Step 3 of 8

De kamer als een autobiografie

Related Images

Dit schilderij is van Gijs’ hand. Het is een van de vele zelfgemaakte werken die zijn kamer vullen. Zijn creatieve stempel op de kamer is zo duidelijk, dat Gijs zijn kamer als zijn autobiografie beschouwt. Het is een collage van verzamelde werken, objecten van emotionele waarde en kunst geworden. Wanneer je zijn kamer leest, lees je eigenlijk Gijs’ leven: de kamer staat bol van persoonlijke verhalen en zijn karakter, maar ook van Gijs’ stijl en esthetische ontwikkeling. Hij vertelt ons in geuren en kleuren over het proces achter zijn kunst en hoe de kamer is uitgegroeid tot zijn meest persoonlijke portfolio.

Gijs komt uit een creatief gezin en hij erkent dat hij zijn creatieve ontwikkeling grotendeels te danken heeft aan zijn ouders. Zijn vader is een aannemer, die hun huis altijd als een lopend architectonisch project heeft beschouwd, en zijn moeder is zelf ook kunstenaar en schilder. Zij hebben Gijs vanaf jongs af aan gestimuleerd om kunst te maken: vroeger tekende Gijs elke ochtend met zijn moeder en nu moedigen ze hem aan om zijn eigen stijl te ontdekken. Dat is uitgemond, zo vertelt Gijs, op een fascinatie voor gezichten. De verscheidene gezichten die hij tegenkomt, of dat nou de vage blikken in een donkere club of de grijnzen van geliefden zijn, vormen een grote inspiratiebron voor zijn werk. Door zijn werk heen, zowel in zijn schilderijen als kleiwerken, komen gezichten terug, vaak vervormd of gedeconstrueerd. Dat resulteert in verbazingwekkende portretten en krachtige sculpturen.
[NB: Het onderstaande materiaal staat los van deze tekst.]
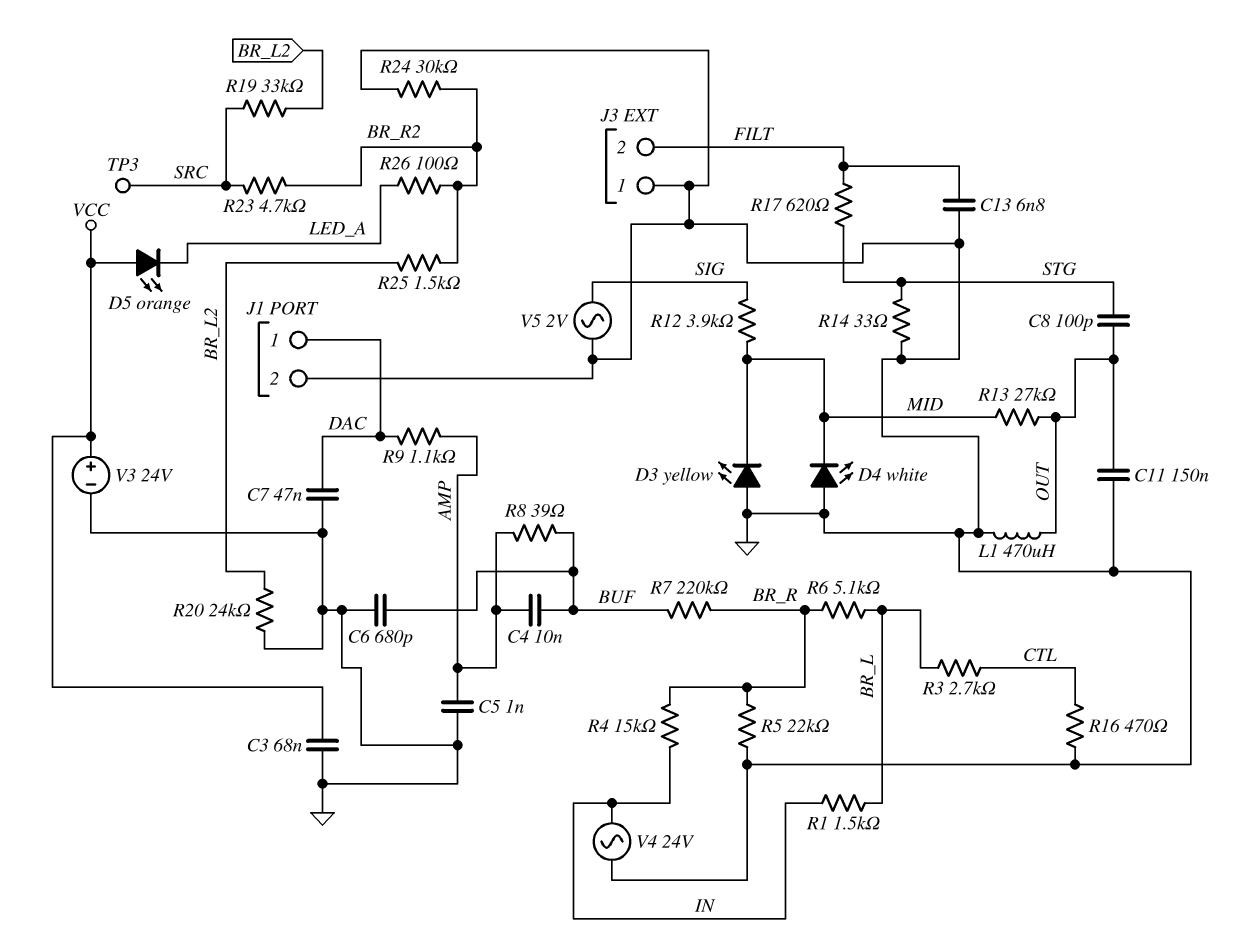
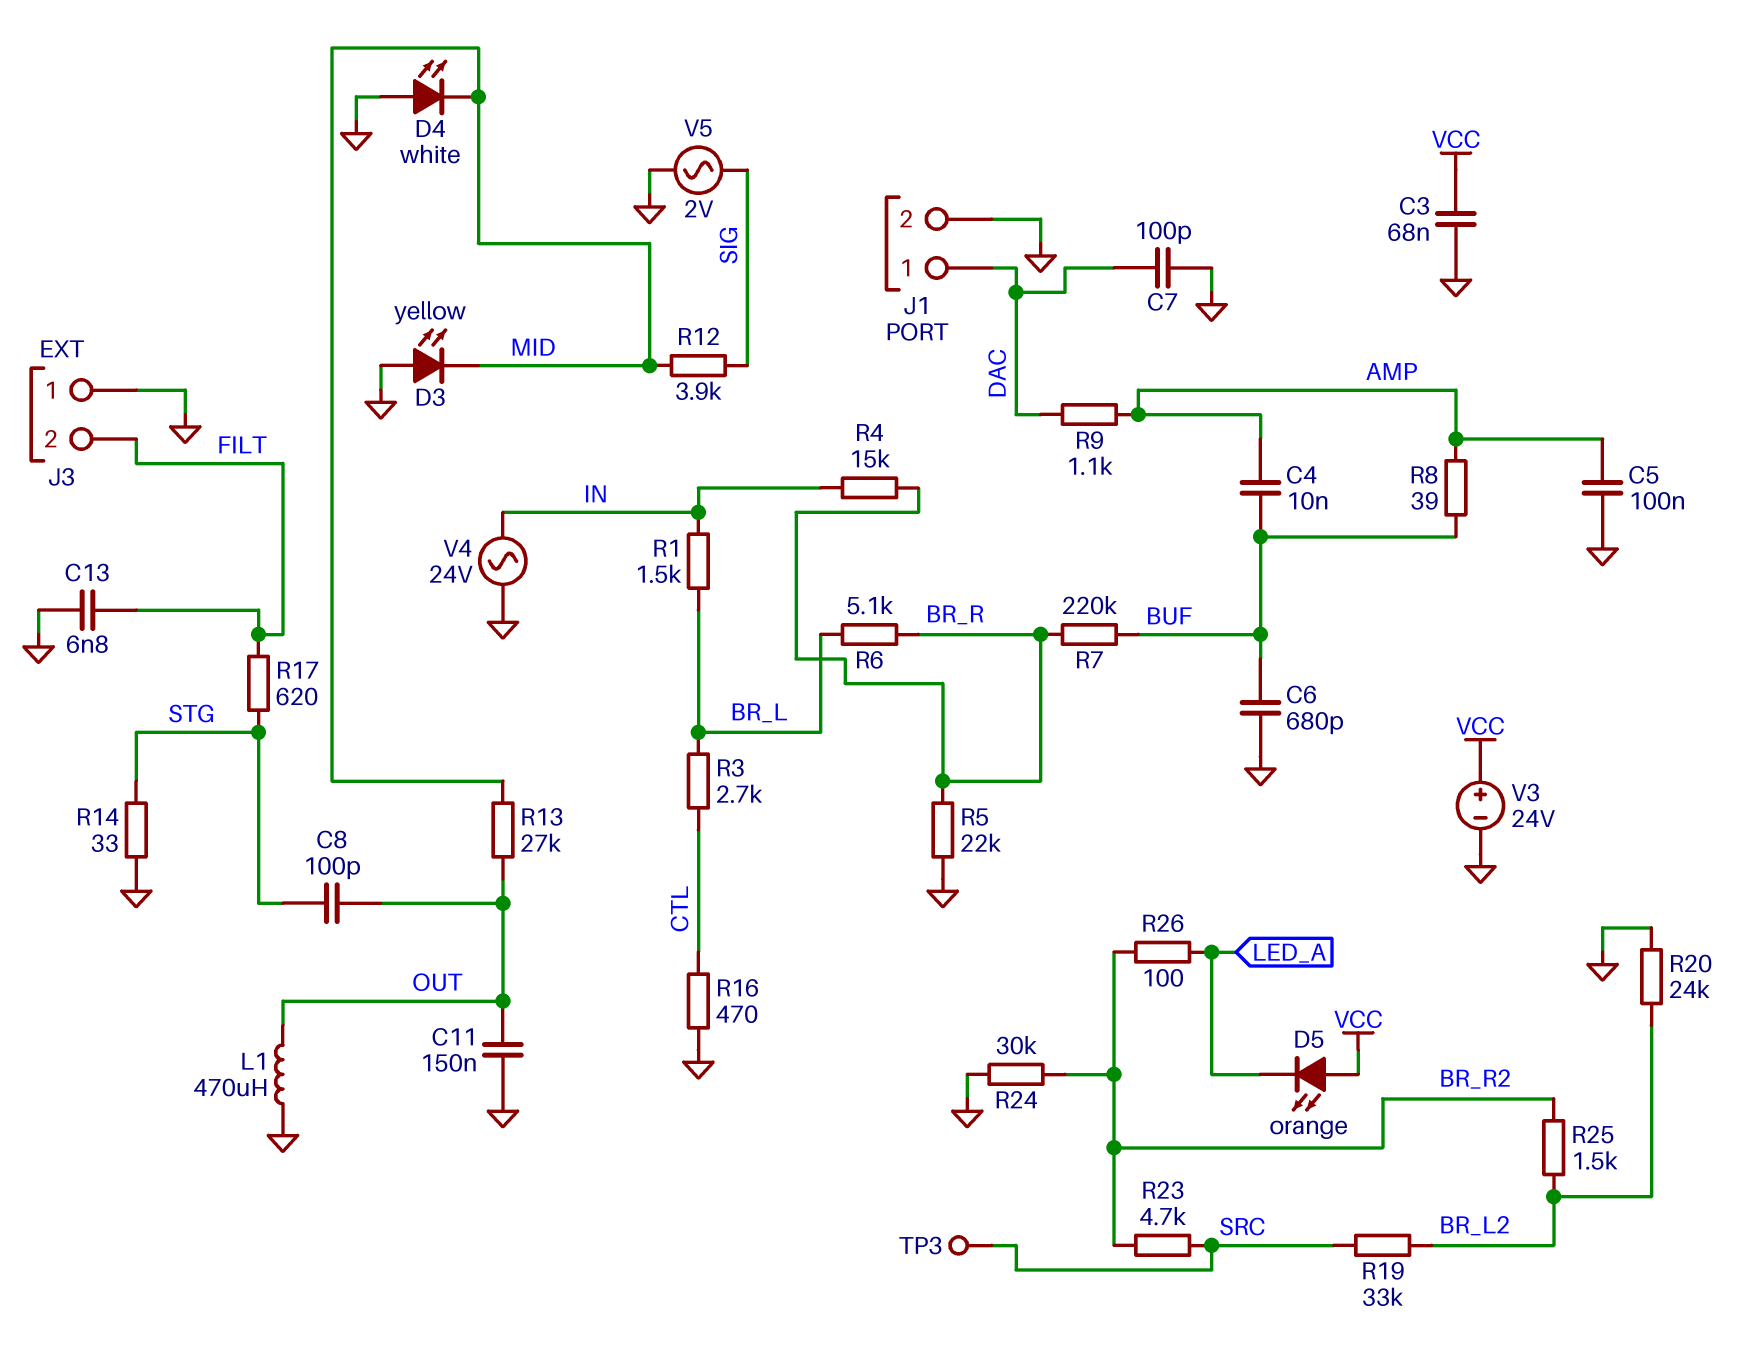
C5: 1nF (AMP, GND) -> 100nF (AMP, GND)
C7: 47nF (DAC, GND) -> 100pF (DAC, GND)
Als Gijs iets nieuws maakt, werkt hij totaal niet conceptueel. Zodra hij geïnspireerd is, rolt hij zijn ezel de kamer in en begint gewoon met schilderen op doek, karton of hout. Deze spontane speelsheid komt duidelijk terug in zijn werk: felle kleuren, ruige penseelstreken en gedecideerde vormen zetten de toon. Wanneer hij niet tevreden is met het resultaat, dan schildert hij bij een volgende ingeving over het werk heen of gebruikt hij een hele andere methode: Gijs laat met trots een paar schilderijen zien waar gaten in zijn gebrand of die met een plamuurmes zijn toegetakeld. Zijn werk heeft surrealistische trekken die aan Joan Miró of Karel Appel doen denken. Zelf noemt hij Keith Haring en Jean-Michel Basquiat als twee grote inspiratiebronnen. Hij keert het realisme dan ook hard de rug toe en verwelkomt abstractere ideeën: “Ik denk dat kunst pas echt interessant wordt als het open is voor interpretatie; mensen mogen denken van mijn kunst wat ze willen.”

De abstracte esprit in Gijs’ werk is evident. Het laat een openheid zien die er meteen uitspringt als je Gijs’ kamer binnenloopt en dat vergroot het autobiografische karakter van de kamer alleen maar meer.